Helena a la muralla

Si tienen ustedes más o menos fresca la lectura de la Ilíada, recordarán que cuando Menelao y Paris deciden pelear uno contra otro por el rescate de Helena para que se acabe la guerra, Zeus manda a Iris, la mensajera, a avisarle de lo que va a ocurrir. Los dioses son muy entrometidos. Se divierten con los acontecimientos humanos. Era así en tiempos de Homero y sigue siendo igual.

HELENA A LA MURALLA

De manera que estás, bellísima Helena, arrepentida
y cuando llega Iris mensajera en forma de tu cuñada Laódice, la primera en hermosura,
a buscarte con susurros de telas que al paso de sus pasos parecen palmas de manos que se frotaran las unas con las otras,
que subas a los torreones a ver a tu exmarido y a Alejandro pelear por ti
para que ya se acabe de una buena vez esa maldita guerra que lleva ya diez años, ya, ya,
tú estás muy modosita bordando en un manto de púrpura las caras de los troyanos que siempre se te han figurado, a pesar del esfuerzo que hacen, muñecos con los que te apetece jugar,
y de los aqueos a quienes te ha dado por extrañar últimamente,
en particular al rubio Menelao que aquí estás prefigurando y en cuyos robustos brazos tantas veces…

Para qué recordarlo. Con un espejo de bronce en tus manos te asomabas entonces al vacío
y loca, te daba por delirar imaginándote amada, arrancada, desgarrada, comida por el amor.
Ahora que te ven pasar esos ancianos rumbo a la muralla y se quedan murmurando lascivias de ti, desvergonzados,
que a su edad no les importa esconder lo que saben que nadie puede cobrar al espacio sin dientes de sus bocas,
con cuánto amor piensas en tu primer hogar
con las muchachas, la lana esperando ser cardada, el perfumero,
la resina de aquel árbol en que te gustaba subirte de niña y hasta ya bien entrada en mujer. La presentación formal de Menelao pretendiente.
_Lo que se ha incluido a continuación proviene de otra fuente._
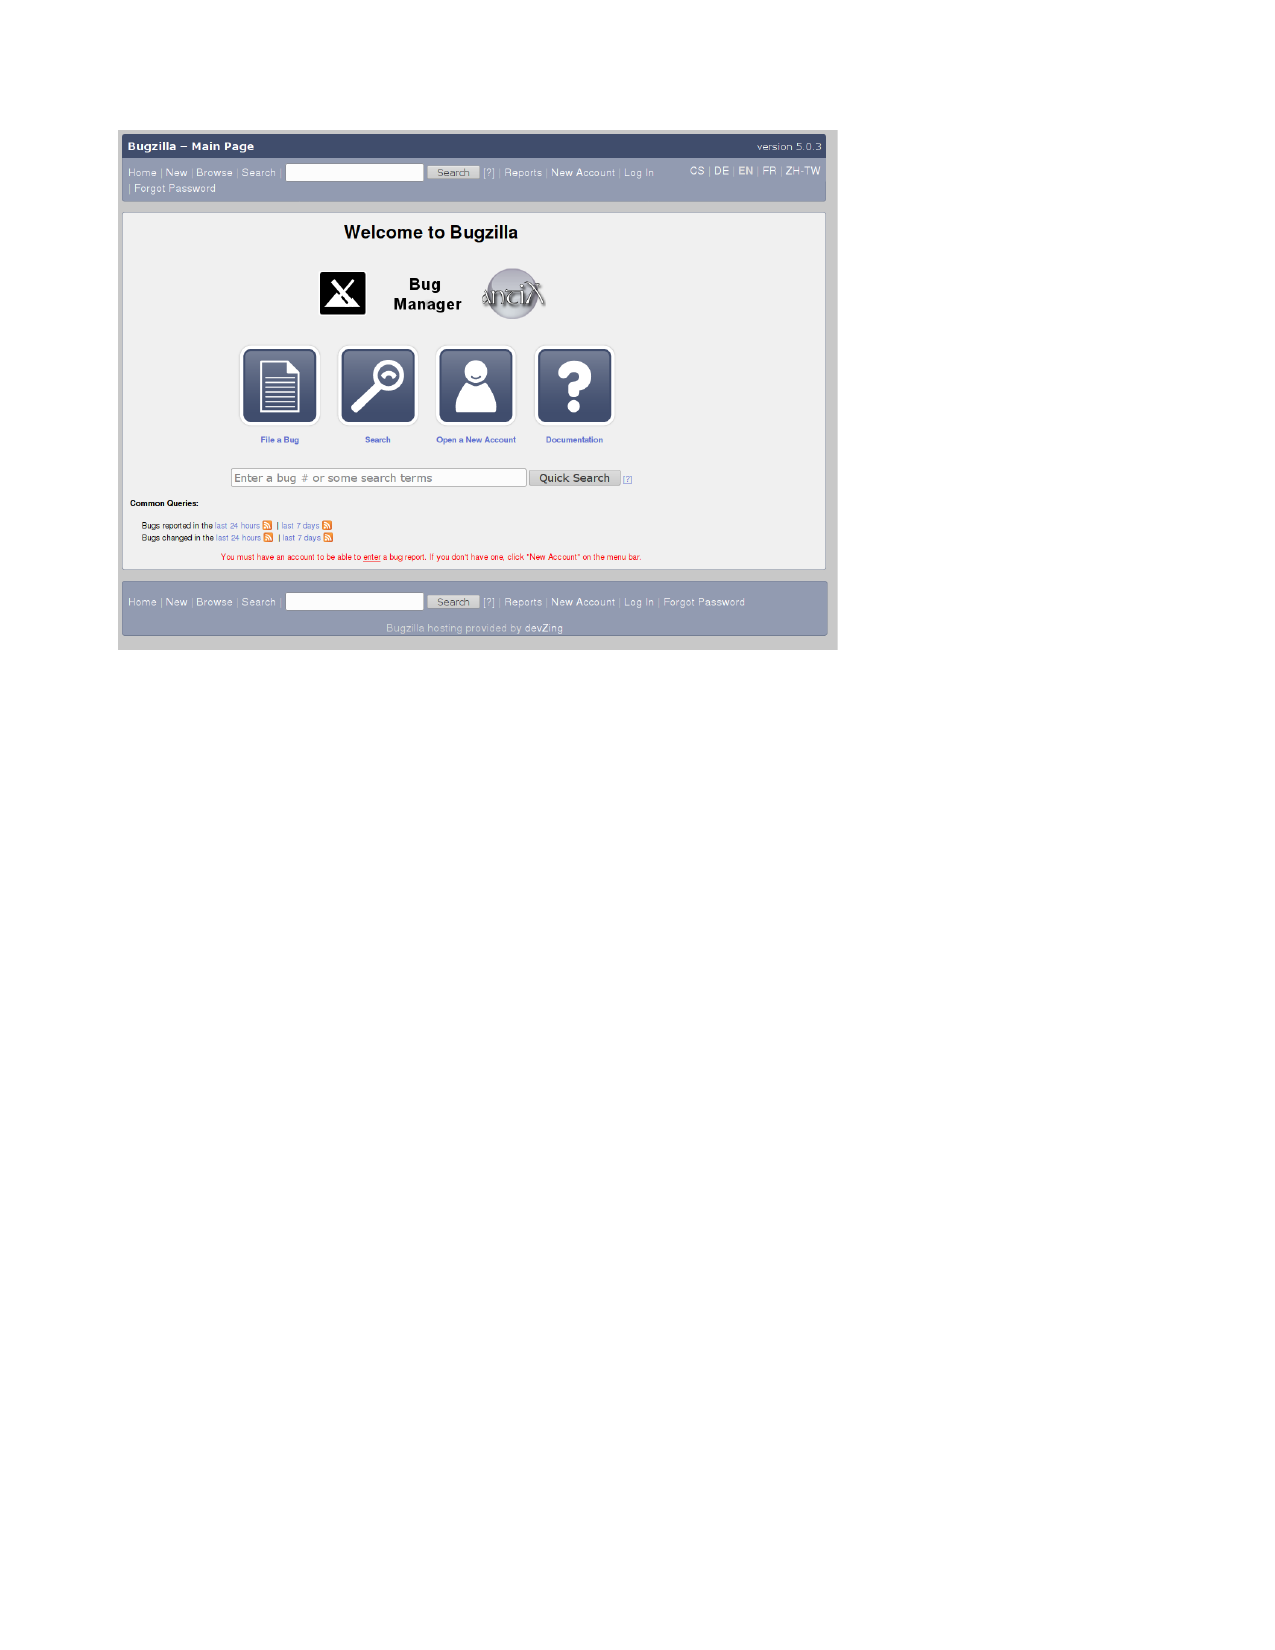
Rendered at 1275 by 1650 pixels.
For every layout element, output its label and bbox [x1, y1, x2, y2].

picture [118, 130, 838, 650]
Tu primer hogar, tu casa, tu hermana Clitemnestra, y a propósito: ¿estás enterada que el bruto de tu excuñado Agamenón, al que ahora vas a ver desde la altura sobresalir entre todos los guerreros,
tanto por su estatura de gigante como por su porte de primero entre los príncipes,
quiso sacrificar a la núbil Ifigenia
para propiciar que los dioses le soplaran las velas de los barcos en que venían por ti?
¿Y sabes que hace ya diez años que, sin que nadie lo sepa, convertida en vestal de Artemisa,
ha sido negada a todo amor de varón, con lo que tú no te avendrías?
Piensas: no sé por qué tiene todo esto un olor a tragedia; y eso que no sabes nada, mas que lo poco que ves y la mucha sangre vertida,
mientras vas hacia la muralla desde donde tu suegro Príamo, el bueno de Príamo que si no se atrevió a intentar tener hijos contigo
fue sólo porque a todos les habría parecido un escándalo imperdonable,
aunque ganas no le faltaran, como a todos,
está mirando el desarrollo de los acontecimientos
como suele decirse desde tiempo inmemorial. Y ya está viejo también.

De manera que extrañas, que estás arrepentida; ah, caramba. Leda, madre, piensas,
cuando con mi padre Zeus en figura de cisne nos engendraste a mí y a Polideuces,
¿no habrás tomado por casualidad una ponzoña al estar rasguñando la tierra con las uñas ansiosas
y tenido el descuido de contaminar con ella
la semilla turgente de mi corazón todavía no formado siquiera?

¡Ay Zeus! También Alejandro está allá, donde van a pelear por mí.
Yo qué hago. Diez años ha que yazgo con él en su lecho blando. ¿Habrá un solo modo de su cuerpo que me quede aún por conocer? Qué hago.
Perra de mí, que habré de ser materia de cantos y reproches merecidos en el inclemente futuro,
así me doy a la vista de todos con los brazos desnudos y mi cara de perra y esta túnica talar que viste mi desvergüenza.

Helena. Helena en la torre de Ilión.
Los dioses apocados por tus recursos primorosos labraron tan ingrato destino como el que hoy te trae a la muralla.